**Prompt**:
Reproduce each entry exactly.

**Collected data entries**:
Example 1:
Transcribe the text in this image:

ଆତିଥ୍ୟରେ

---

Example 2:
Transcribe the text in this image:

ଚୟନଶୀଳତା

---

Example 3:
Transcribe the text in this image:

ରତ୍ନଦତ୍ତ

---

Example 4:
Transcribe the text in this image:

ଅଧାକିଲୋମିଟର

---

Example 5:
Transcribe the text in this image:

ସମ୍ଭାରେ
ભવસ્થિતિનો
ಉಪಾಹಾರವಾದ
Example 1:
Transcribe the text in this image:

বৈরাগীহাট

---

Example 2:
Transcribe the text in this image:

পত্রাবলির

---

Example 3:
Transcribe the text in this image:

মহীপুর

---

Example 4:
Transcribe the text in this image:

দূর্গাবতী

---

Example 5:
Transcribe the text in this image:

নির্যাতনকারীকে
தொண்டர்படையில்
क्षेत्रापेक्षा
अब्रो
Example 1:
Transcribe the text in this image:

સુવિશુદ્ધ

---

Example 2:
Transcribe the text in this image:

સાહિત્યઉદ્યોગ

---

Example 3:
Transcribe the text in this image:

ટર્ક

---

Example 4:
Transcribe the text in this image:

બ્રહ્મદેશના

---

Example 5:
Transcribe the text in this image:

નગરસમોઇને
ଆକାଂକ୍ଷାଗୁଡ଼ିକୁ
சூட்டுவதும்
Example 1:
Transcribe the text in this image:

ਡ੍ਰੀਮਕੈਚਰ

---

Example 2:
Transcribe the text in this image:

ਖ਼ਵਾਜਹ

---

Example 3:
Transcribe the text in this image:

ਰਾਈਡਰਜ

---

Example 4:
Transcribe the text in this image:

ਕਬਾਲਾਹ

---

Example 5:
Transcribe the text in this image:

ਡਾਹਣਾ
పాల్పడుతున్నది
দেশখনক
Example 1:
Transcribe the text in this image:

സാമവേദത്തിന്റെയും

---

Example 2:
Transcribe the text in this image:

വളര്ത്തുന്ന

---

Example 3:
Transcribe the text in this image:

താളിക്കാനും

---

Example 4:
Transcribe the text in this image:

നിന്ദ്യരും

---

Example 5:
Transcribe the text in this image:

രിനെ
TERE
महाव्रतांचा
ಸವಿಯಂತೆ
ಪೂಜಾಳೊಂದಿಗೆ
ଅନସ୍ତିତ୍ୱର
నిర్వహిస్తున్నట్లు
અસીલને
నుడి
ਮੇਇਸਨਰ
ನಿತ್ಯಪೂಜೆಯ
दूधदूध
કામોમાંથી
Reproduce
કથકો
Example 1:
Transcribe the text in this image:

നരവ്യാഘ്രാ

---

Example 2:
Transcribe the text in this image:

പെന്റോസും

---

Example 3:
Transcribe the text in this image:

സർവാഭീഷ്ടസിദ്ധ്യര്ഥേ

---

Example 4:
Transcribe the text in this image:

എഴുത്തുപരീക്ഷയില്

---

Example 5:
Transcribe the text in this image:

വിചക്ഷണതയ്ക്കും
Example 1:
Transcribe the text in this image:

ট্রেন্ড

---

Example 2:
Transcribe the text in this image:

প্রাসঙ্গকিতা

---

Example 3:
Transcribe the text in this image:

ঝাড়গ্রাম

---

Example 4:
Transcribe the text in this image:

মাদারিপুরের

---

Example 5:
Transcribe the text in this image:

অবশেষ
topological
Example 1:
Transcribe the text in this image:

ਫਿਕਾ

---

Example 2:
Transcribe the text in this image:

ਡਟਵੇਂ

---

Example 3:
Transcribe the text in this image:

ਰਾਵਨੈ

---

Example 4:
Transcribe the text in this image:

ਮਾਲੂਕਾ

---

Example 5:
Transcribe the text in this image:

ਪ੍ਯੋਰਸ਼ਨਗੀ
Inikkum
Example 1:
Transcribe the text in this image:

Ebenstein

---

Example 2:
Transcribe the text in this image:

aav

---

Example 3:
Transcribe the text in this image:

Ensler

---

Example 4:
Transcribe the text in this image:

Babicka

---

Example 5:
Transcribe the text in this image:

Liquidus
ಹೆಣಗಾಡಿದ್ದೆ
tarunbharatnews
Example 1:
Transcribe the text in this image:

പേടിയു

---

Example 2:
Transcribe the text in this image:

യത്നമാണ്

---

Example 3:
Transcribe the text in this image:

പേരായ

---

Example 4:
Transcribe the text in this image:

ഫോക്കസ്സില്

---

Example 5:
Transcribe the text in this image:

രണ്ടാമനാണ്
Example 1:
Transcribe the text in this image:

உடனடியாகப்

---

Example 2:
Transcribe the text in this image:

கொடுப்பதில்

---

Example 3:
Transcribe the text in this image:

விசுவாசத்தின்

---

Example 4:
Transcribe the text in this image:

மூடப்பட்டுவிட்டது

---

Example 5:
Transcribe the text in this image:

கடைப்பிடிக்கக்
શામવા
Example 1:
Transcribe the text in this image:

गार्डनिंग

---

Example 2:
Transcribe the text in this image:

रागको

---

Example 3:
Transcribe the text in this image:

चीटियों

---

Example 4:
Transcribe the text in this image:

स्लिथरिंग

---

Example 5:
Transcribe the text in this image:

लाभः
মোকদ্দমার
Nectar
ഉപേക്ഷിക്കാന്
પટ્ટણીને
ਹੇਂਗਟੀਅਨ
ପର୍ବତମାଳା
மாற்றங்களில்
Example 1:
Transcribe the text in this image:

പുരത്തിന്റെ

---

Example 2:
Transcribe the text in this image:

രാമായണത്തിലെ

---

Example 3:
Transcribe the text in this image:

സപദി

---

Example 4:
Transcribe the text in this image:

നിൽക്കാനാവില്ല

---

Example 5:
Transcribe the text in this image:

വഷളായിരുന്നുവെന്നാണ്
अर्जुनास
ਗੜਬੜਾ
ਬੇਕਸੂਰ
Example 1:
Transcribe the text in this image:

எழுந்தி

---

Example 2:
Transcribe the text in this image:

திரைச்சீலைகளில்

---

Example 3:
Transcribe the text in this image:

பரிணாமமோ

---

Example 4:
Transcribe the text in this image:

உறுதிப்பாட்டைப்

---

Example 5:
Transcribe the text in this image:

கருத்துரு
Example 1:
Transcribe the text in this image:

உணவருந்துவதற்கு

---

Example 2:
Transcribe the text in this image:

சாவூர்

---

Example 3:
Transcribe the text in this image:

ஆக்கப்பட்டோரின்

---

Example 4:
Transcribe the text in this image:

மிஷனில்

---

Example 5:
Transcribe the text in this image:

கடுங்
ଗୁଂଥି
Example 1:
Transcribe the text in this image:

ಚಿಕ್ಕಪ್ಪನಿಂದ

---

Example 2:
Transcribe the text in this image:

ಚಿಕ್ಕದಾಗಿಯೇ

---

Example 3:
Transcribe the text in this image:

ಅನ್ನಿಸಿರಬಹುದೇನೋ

**Your response**:
Example 1:
Transcribe the text in this image:

ଆତିଥ୍ୟରେ

---

Example 2:
Transcribe the text in this image:

ଚୟନଶୀଳତା

---

Example 3:
Transcribe the text in this image:

ରତ୍ନଦତ୍ତ

---

Example 4:
Transcribe the text in this image:

ଅଧାକିଲୋମିଟର

---

Example 5:
Transcribe the text in this image:

ସମ୍ଭାରେ
ભવસ્થિતિનો
ಉಪಾಹಾರವಾದ
Example 1:
Transcribe the text in this image:

বৈরাগীহাট

---

Example 2:
Transcribe the text in this image:

পত্রাবলির

---

Example 3:
Transcribe the text in this image:

মহীপুর

---

Example 4:
Transcribe the text in this image:

দূর্গাবতী

---

Example 5:
Transcribe the text in this image:

নির্যাতনকারীকে
தொண்டர்படையில்
क्षेत्रापेक्षा
अब्रो
Example 1:
Transcribe the text in this image:

સુવિશુદ્ધ

---

Example 2:
Transcribe the text in this image:

સાહિત્યઉદ્યોગ

---

Example 3:
Transcribe the text in this image:

ટર્ક

---

Example 4:
Transcribe the text in this image:

બ્રહ્મદેશના

---

Example 5:
Transcribe the text in this image:

નગરસમોઇને
ଆକାଂକ୍ଷାଗୁଡ଼ିକୁ
சூட்டுவதும்
Example 1:
Transcribe the text in this image:

ਡ੍ਰੀਮਕੈਚਰ

---

Example 2:
Transcribe the text in this image:

ਖ਼ਵਾਜਹ

---

Example 3:
Transcribe the text in this image:

ਰਾਈਡਰਜ

---

Example 4:
Transcribe the text in this image:

ਕਬਾਲਾਹ

---

Example 5:
Transcribe the text in this image:

ਡਾਹਣਾ
పాల్పడుతున్నది
দেশখনক
Example 1:
Transcribe the text in this image:

സാമവേദത്തിന്റെയും

---

Example 2:
Transcribe the text in this image:

വളര്ത്തുന്ന

---

Example 3:
Transcribe the text in this image:

താളിക്കാനും

---

Example 4:
Transcribe the text in this image:

നിന്ദ്യരും

---

Example 5:
Transcribe the text in this image:

രിനെ
TERE
महाव्रतांचा
ಸವಿಯಂತೆ
ಪೂಜಾಳೊಂದಿಗೆ
ଅନସ୍ତିତ୍ୱର
నిర్వహిస్తున్నట్లు
અસીલને
నుడి
ਮੇਇਸਨਰ
ನಿತ್ಯಪೂಜೆಯ
दूधदूध
કામોમાંથી
Reproduce
કથકો
Example 1:
Transcribe the text in this image:

നരവ്യാഘ്രാ

---

Example 2:
Transcribe the text in this image:

പെന്റോസും

---

Example 3:
Transcribe the text in this image:

സർവാഭീഷ്ടസിദ്ധ്യര്ഥേ

---

Example 4:
Transcribe the text in this image:

എഴുത്തുപരീക്ഷയില്

---

Example 5:
Transcribe the text in this image:

വിചക്ഷണതയ്ക്കും
Example 1:
Transcribe the text in this image:

ট্রেন্ড

---

Example 2:
Transcribe the text in this image:

প্রাসঙ্গকিতা

---

Example 3:
Transcribe the text in this image:

ঝাড়গ্রাম

---

Example 4:
Transcribe the text in this image:

মাদারিপুরের

---

Example 5:
Transcribe the text in this image:

অবশেষ
topological
Example 1:
Transcribe the text in this image:

ਫਿਕਾ

---

Example 2:
Transcribe the text in this image:

ਡਟਵੇਂ

---

Example 3:
Transcribe the text in this image:

ਰਾਵਨੈ

---

Example 4:
Transcribe the text in this image:

ਮਾਲੂਕਾ

---

Example 5:
Transcribe the text in this image:

ਪ੍ਯੋਰਸ਼ਨਗੀ
Inikkum
Example 1:
Transcribe the text in this image:

Ebenstein

---

Example 2:
Transcribe the text in this image:

aav

---

Example 3:
Transcribe the text in this image:

Ensler

---

Example 4:
Transcribe the text in this image:

Babicka

---

Example 5:
Transcribe the text in this image:

Liquidus
ಹೆಣಗಾಡಿದ್ದೆ
tarunbharatnews
Example 1:
Transcribe the text in this image:

പേടിയു

---

Example 2:
Transcribe the text in this image:

യത്നമാണ്

---

Example 3:
Transcribe the text in this image:

പേരായ

---

Example 4:
Transcribe the text in this image:

ഫോക്കസ്സില്

---

Example 5:
Transcribe the text in this image:

രണ്ടാമനാണ്
Example 1:
Transcribe the text in this image:

உடனடியாகப்

---

Example 2:
Transcribe the text in this image:

கொடுப்பதில்

---

Example 3:
Transcribe the text in this image:

விசுவாசத்தின்

---

Example 4:
Transcribe the text in this image:

மூடப்பட்டுவிட்டது

---

Example 5:
Transcribe the text in this image:

கடைப்பிடிக்கக்
શામવા
Example 1:
Transcribe the text in this image:

गार्डनिंग

---

Example 2:
Transcribe the text in this image:

रागको

---

Example 3:
Transcribe the text in this image:

चीटियों

---

Example 4:
Transcribe the text in this image:

स्लिथरिंग

---

Example 5:
Transcribe the text in this image:

लाभः
মোকদ্দমার
Nectar
ഉപേക്ഷിക്കാന്
પટ્ટણીને
ਹੇਂਗਟੀਅਨ
ପର୍ବତମାଳା
மாற்றங்களில்
Example 1:
Transcribe the text in this image:

പുരത്തിന്റെ

---

Example 2:
Transcribe the text in this image:

രാമായണത്തിലെ

---

Example 3:
Transcribe the text in this image:

സപദി

---

Example 4:
Transcribe the text in this image:

നിൽക്കാനാവില്ല

---

Example 5:
Transcribe the text in this image:

വഷളായിരുന്നുവെന്നാണ്
अर्जुनास
ਗੜਬੜਾ
ਬੇਕਸੂਰ
Example 1:
Transcribe the text in this image:

எழுந்தி

---

Example 2:
Transcribe the text in this image:

திரைச்சீலைகளில்

---

Example 3:
Transcribe the text in this image:

பரிணாமமோ

---

Example 4:
Transcribe the text in this image:

உறுதிப்பாட்டைப்

---

Example 5:
Transcribe the text in this image:

கருத்துரு
Example 1:
Transcribe the text in this image:

உணவருந்துவதற்கு

---

Example 2:
Transcribe the text in this image:

சாவூர்

---

Example 3:
Transcribe the text in this image:

ஆக்கப்பட்டோரின்

---

Example 4:
Transcribe the text in this image:

மிஷனில்

---

Example 5:
Transcribe the text in this image:

கடுங்
ଗୁଂଥି
Example 1:
Transcribe the text in this image:

ಚಿಕ್ಕಪ್ಪನಿಂದ

---

Example 2:
Transcribe the text in this image:

ಚಿಕ್ಕದಾಗಿಯೇ

---

Example 3:
Transcribe the text in this image:

ಅನ್ನಿಸಿರಬಹುದೇನೋ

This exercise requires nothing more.